So you're ready to look at choices for flooring for your new home or office. There are literally thousands of choices out there, but you have a priority. You don't want your new floor to come at too high a cost for the environment. You want to use a product that is eco-friendly and that comes from a sustainable source. But you also want to have something natural, beautiful, and stylish. The great news is, you can have the best of both worlds.
Thankfully there are several species of exotic woods used for hardwood flooring harvested by reputable companies that have the protection of natural resources at the core of their business.

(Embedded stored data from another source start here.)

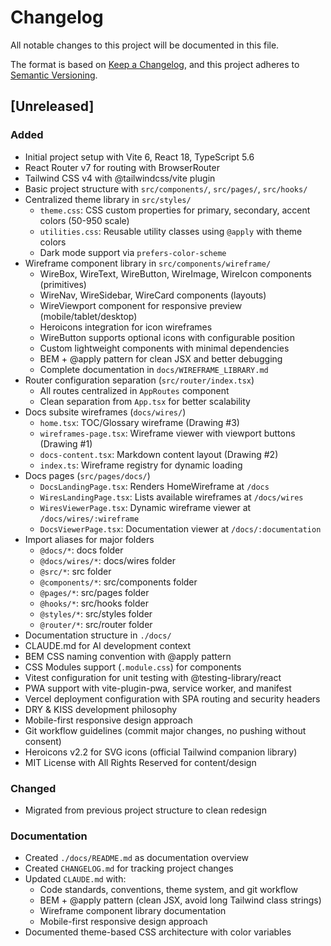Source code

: # Changelog

All notable changes to this project will be documented in this file.

The format is based on [Keep a Changelog](https://keepachangelog.com/en/1.0.0/),
and this project adheres to [Semantic Versioning](https://semver.org/spec/v2.0.0.html).

## [Unreleased]

### Added
- Initial project setup with Vite 6, React 18, TypeScript 5.6
- React Router v7 for routing with BrowserRouter
- Tailwind CSS v4 with @tailwindcss/vite plugin
- Basic project structure with `src/components/`, `src/pages/`, `src/hooks/`
- Centralized theme library in `src/styles/`
  - `theme.css`: CSS custom properties for primary, secondary, accent colors (50-950 scale)
  - `utilities.css`: Reusable utility classes using `@apply` with theme colors
  - Dark mode support via `prefers-color-scheme`
- Wireframe component library in `src/components/wireframe/`
  - WireBox, WireText, WireButton, WireImage, WireIcon components (primitives)
  - WireNav, WireSidebar, WireCard components (layouts)
  - WireViewport component for responsive preview (mobile/tablet/desktop)
  - Heroicons integration for icon wireframes
  - WireButton supports optional icons with configurable position
  - Custom lightweight components with minimal dependencies
  - BEM + @apply pattern for clean JSX and better debugging
  - Complete documentation in `docs/WIREFRAME_LIBRARY.md`
- Router configuration separation (`src/router/index.tsx`)
  - All routes centralized in `AppRoutes` component
  - Clean separation from `App.tsx` for better scalability
- Docs subsite wireframes (`docs/wires/`)
  - `home.tsx`: TOC/Glossary wireframe (Drawing #3)
  - `wireframes-page.tsx`: Wireframe viewer with viewport buttons (Drawing #1)
  - `docs-content.tsx`: Markdown content layout (Drawing #2)
  - `index.ts`: Wireframe registry for dynamic loading
- Docs pages (`src/pages/docs/`)
  - `DocsLandingPage.tsx`: Renders HomeWireframe at `/docs`
  - `WiresLandingPage.tsx`: Lists available wireframes at `/docs/wires`
  - `WiresViewerPage.tsx`: Dynamic wireframe viewer at `/docs/wires/:wireframe`
  - `DocsViewerPage.tsx`: Documentation viewer at `/docs/:documentation`
- Import aliases for major folders
  - `@docs/*`: docs folder
  - `@docs/wires/*`: docs/wires folder
  - `@src/*`: src folder
  - `@components/*`: src/components folder
  - `@pages/*`: src/pages folder
  - `@hooks/*`: src/hooks folder
  - `@styles/*`: src/styles folder
  - `@router/*`: src/router folder
- Documentation structure in `./docs/`
- CLAUDE.md for AI development context
- BEM CSS naming convention with @apply pattern
- CSS Modules support (`.module.css`) for components
- Vitest configuration for unit testing with @testing-library/react
- PWA support with vite-plugin-pwa, service worker, and manifest
- Vercel deployment configuration with SPA routing and security headers
- DRY & KISS development philosophy
- Mobile-first responsive design approach
- Git workflow guidelines (commit major changes, no pushing without consent)
- Heroicons v2.2 for SVG icons (official Tailwind companion library)
- MIT License with All Rights Reserved for content/design

### Changed
- Migrated from previous project structure to clean redesign

### Documentation
- Created `./docs/README.md` as documentation overview
- Created `CHANGELOG.md` for tracking project changes
- Updated `CLAUDE.md` with:
  - Code standards, conventions, theme system, and git workflow
  - BEM + @apply pattern (clean JSX, avoid long Tailwind class strings)
  - Wireframe component library documentation
  - Mobile-first responsive design approach
- Documented theme-based CSS architecture with color variables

There are also several types of wood that are naturally sustainable in that they regenerate at such quick rates that they're pretty sustainable on their own.
First, Brazilian Cherry is becoming a popular choice. When you find a supplier, make sure they have a LEED rating, which confirms that the hardwood is harvested in a responsible, sustainable manner. This is also a great choice for flooring because of its density. It's actually twice as strong as oak, a long-time front-runner in strength, which makes it more resistant to scratches and denting.
Two other exotic species that are quick growers and are protected and managed on plantations, and so are great sustainable choices are bamboo and cork. Bamboo is actually a grass, not wood, but you could never tell. Its strength and density are superb for flooring, and when this resource can be harvested every five years or so, it's by definition sustainable.
Cork is also a product that regenerates very quickly. The neat thing about cork is that the trees don't have to be cut down to harvest the material. The "wood" we recognize as cork is actually the bark of the cork tree. Expertly trained technicians actually remove almost the entire covering of bark from the tree, and in about nine years, it's ready to be harvested again.
A couple of other choices you might not be as aware of are Coconut and Lyptus (which is a hybrid of two different eucalyptus species). Lyptus is ready for harvest in about 15 years, as opposed to other species that might take 30 – 40 years. It's a cost-effective and durable as hardwood flooring goes and can be dyed. Coconut is also an option, but it comes a bit higher premium. Though the Coconut tree can be harvested in just 6 short years, most trees are used for — you guessed it — coconuts, which turns 6 years into 80, after the tree is done producing fruit.
As you can see, there are several choices out there for sustainable exotic hardwood flooring. You can get a beautiful floor with no compromise.